I'm challenging Adam Corolla to the crown, no one on earth receives oral as good as me.

luv
11-21-2009, 10:37 AM
Did a man write these?

#6 - deifinitely yes
#29 - definitely no

Donger
11-21-2009, 10:53 AM
Did a man write these?

LMAO

I had the same thought about ten or so in.

Rain Man
11-21-2009, 11:29 AM
Well, at least I've got #41 covered.

Demonpenz
11-21-2009, 11:37 AM
why can't people use fine correctly? Would you rather have a good wine or fine wine, rather have a good car fine car

Rain Man
11-21-2009, 11:49 AM
why can't people use fine correctly? Would you rather have a good wine or fine wine, rather have a good car fine car

Would you rather have Larry Fine or Moe Howard?

scott free
11-21-2009, 12:43 PM
too much shit

LOL, exactly... chicks, they're just like Bill Murray in 'What About Bob'... 'I WANT I WANT!, I NEED I NEED!'.

Men could trim that huge list down to about 3 things that they need to know about us.

bayarealightning
11-21-2009, 12:51 PM
Confirm, deny or ridicule, ladies?

http://fabandfurious.com/?p=187



23. You should never tell me what to do.

I just wonder why this doesn't work both ways!?

LaChapelle
11-21-2009, 12:55 PM
#1) Stop being playdough

Raised On Riots
11-21-2009, 02:28 PM
Too much work for Planet attention-span.

jjjayb
11-21-2009, 04:04 PM
You'd be a better mate and lover if you took the list seriously.

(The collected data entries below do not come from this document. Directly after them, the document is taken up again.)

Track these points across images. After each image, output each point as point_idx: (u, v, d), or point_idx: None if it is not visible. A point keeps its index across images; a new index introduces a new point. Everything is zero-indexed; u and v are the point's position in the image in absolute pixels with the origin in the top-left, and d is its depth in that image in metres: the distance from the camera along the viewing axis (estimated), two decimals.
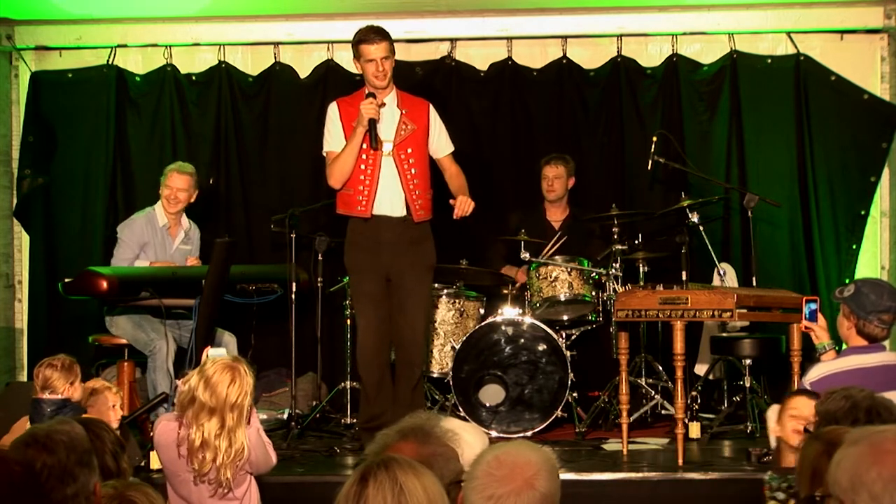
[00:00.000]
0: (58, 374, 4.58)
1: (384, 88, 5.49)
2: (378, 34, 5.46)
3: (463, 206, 5.49)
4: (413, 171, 5.50)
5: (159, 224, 6.36)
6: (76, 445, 2.55)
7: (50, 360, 4.64)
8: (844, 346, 4.24)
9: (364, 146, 5.41)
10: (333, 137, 5.55)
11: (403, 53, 7.37)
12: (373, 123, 5.38)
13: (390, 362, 5.69)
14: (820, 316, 4.41)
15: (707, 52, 7.30)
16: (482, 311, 6.59)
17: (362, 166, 5.46)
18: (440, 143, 5.66)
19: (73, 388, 4.64)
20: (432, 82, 7.33)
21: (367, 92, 5.48)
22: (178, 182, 6.34)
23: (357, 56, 5.51)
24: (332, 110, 5.59)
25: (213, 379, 3.74)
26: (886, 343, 4.26)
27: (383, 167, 5.47)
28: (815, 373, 4.11)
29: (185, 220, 6.48)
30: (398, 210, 5.50)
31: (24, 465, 2.23)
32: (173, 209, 6.36)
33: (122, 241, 6.30)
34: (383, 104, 5.48)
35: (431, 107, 5.66)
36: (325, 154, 5.60)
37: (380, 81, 5.45)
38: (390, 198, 5.48)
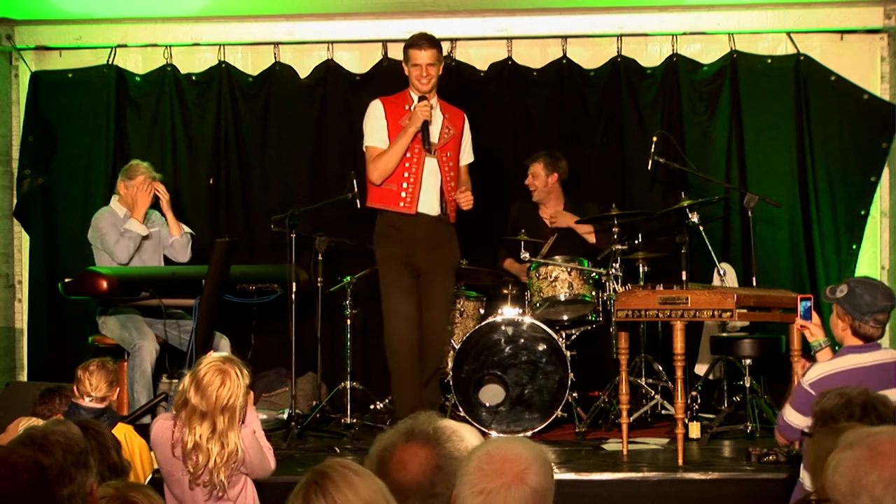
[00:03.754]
0: (109, 379, 4.59)
1: (428, 93, 5.65)
2: (428, 41, 5.66)
3: (464, 198, 5.70)
4: (452, 173, 5.74)
5: (121, 216, 6.27)
6: (73, 446, 2.54)
7: (101, 362, 4.65)
8: (839, 347, 4.23)
9: (418, 146, 5.59)
10: (377, 133, 5.69)
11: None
12: (426, 125, 5.58)
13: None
14: (814, 314, 4.41)
15: (707, 52, 7.30)
16: (482, 311, 6.59)
17: (406, 164, 5.63)
18: (465, 153, 5.89)
19: (116, 391, 4.67)
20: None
21: (417, 95, 5.63)
22: (159, 186, 6.32)
23: (405, 59, 5.71)
24: (377, 107, 5.73)
25: (204, 381, 3.75)
26: (885, 341, 4.25)
27: (427, 166, 5.65)
28: (813, 374, 4.10)
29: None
30: (435, 209, 5.69)
31: (32, 470, 2.23)
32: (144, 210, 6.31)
33: (102, 238, 6.19)
34: (432, 107, 5.66)
35: (466, 117, 5.91)
36: (365, 148, 5.73)
37: (423, 86, 5.64)
38: (430, 197, 5.68)
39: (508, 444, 2.38)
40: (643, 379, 6.40)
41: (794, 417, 4.07)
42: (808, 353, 4.49)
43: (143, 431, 4.74)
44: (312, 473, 2.32)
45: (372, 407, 6.70)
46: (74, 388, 4.63)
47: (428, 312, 5.72)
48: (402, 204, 5.65)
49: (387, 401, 6.63)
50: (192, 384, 3.77)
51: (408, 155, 5.62)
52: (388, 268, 5.73)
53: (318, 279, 6.60)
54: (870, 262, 7.16)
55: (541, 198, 6.82)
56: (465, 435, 2.76)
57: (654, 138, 6.48)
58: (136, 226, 6.22)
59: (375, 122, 5.71)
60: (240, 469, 3.83)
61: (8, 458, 2.27)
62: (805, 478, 3.94)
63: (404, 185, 5.64)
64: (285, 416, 6.39)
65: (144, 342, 5.95)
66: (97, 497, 2.48)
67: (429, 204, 5.68)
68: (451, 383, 6.21)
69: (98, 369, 4.58)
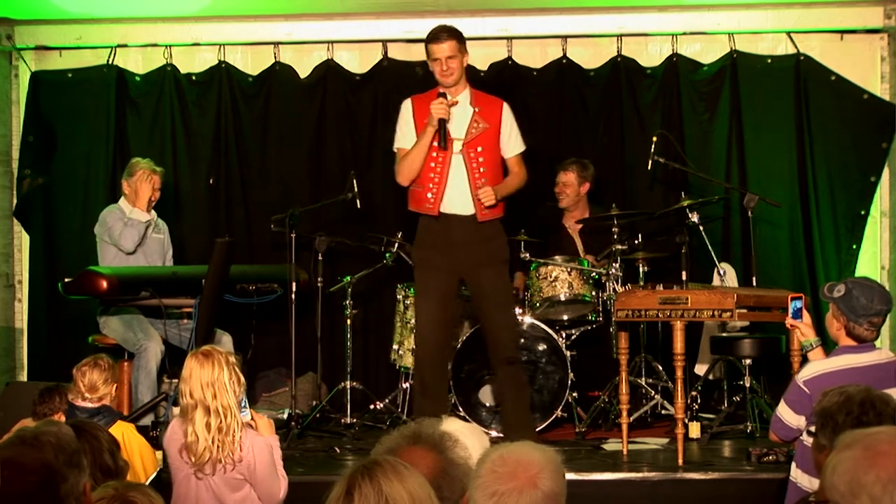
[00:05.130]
0: (103, 377, 4.60)
1: (452, 87, 5.51)
2: (445, 33, 5.52)
3: (483, 194, 5.44)
4: (482, 169, 5.49)
5: (127, 216, 6.31)
6: (64, 446, 2.54)
7: (93, 360, 4.65)
8: (836, 347, 4.22)
9: (435, 144, 5.43)
10: (404, 134, 5.56)
11: (403, 53, 7.40)
12: (442, 123, 5.41)
13: (448, 363, 5.68)
14: (806, 313, 4.40)
15: (707, 52, 7.30)
16: None
17: (432, 164, 5.47)
18: (509, 143, 5.63)
19: (114, 389, 4.68)
20: (432, 82, 7.31)
21: (438, 91, 5.50)
22: (156, 181, 6.34)
23: (427, 56, 5.58)
24: (406, 107, 5.60)
25: (188, 373, 3.87)
26: (885, 342, 4.25)
27: (453, 165, 5.48)
28: (808, 371, 4.09)
29: (151, 210, 6.46)
30: (467, 208, 5.49)
31: (40, 472, 2.22)
32: (149, 207, 6.34)
33: (110, 230, 6.23)
34: (455, 102, 5.51)
35: (506, 106, 5.65)
36: (395, 150, 5.62)
37: (445, 80, 5.50)
38: (459, 196, 5.48)
39: (522, 448, 2.38)
40: (643, 379, 6.41)
41: (785, 413, 4.07)
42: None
43: (143, 432, 4.75)
44: (362, 461, 2.31)
45: (372, 407, 6.69)
46: (73, 390, 4.64)
47: (484, 310, 5.56)
48: (427, 205, 5.50)
49: (387, 400, 6.63)
50: (182, 384, 3.90)
51: (434, 154, 5.46)
52: (419, 272, 5.61)
53: (318, 279, 6.60)
54: (870, 262, 7.16)
55: (568, 205, 6.84)
56: (468, 443, 2.77)
57: (654, 138, 6.47)
58: (139, 213, 6.24)
59: (403, 123, 5.57)
60: (244, 471, 3.85)
61: (17, 459, 2.27)
62: (798, 477, 3.94)
63: (430, 185, 5.47)
64: (285, 416, 6.39)
65: (150, 343, 5.95)
66: (91, 497, 2.47)
67: (460, 203, 5.47)
68: (451, 383, 6.21)
69: (91, 368, 4.58)
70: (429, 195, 5.48)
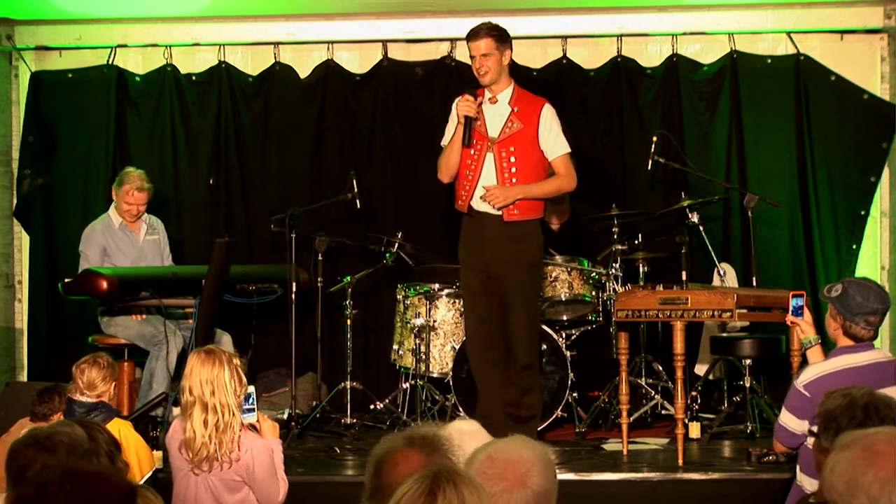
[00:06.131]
0: (102, 374, 4.61)
1: (490, 85, 5.50)
2: (483, 30, 5.51)
3: (490, 195, 5.38)
4: (513, 169, 5.44)
5: (116, 225, 6.36)
6: (76, 447, 2.55)
7: (93, 358, 4.66)
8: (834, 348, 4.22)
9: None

Coming from the 40 year old virgin? I've been happily married for 10+ years. I don't need a bullshit list to tell me how to be a great mate and lover.

Count Zarth
11-21-2009, 07:41 PM
Coming from the 40 year old virgin? I've been happily married for 10+ years. I don't need a bullshit list to tell me how to be a great mate and lover.

Your wife is miserable, though.

jjjayb
11-21-2009, 07:58 PM
Your wife is miserable, though.

Nope. She's very happy. I just got her a new vacuum. Now she'll have more time to do the ironing and cooking. ;)

Count Zarth
11-21-2009, 08:23 PM
Nope. She's very happy. I just got her a new vacuum. Now she'll have more time to do the ironing and cooking. ;)

She's crying inside. When was the last time you even had a blowjob?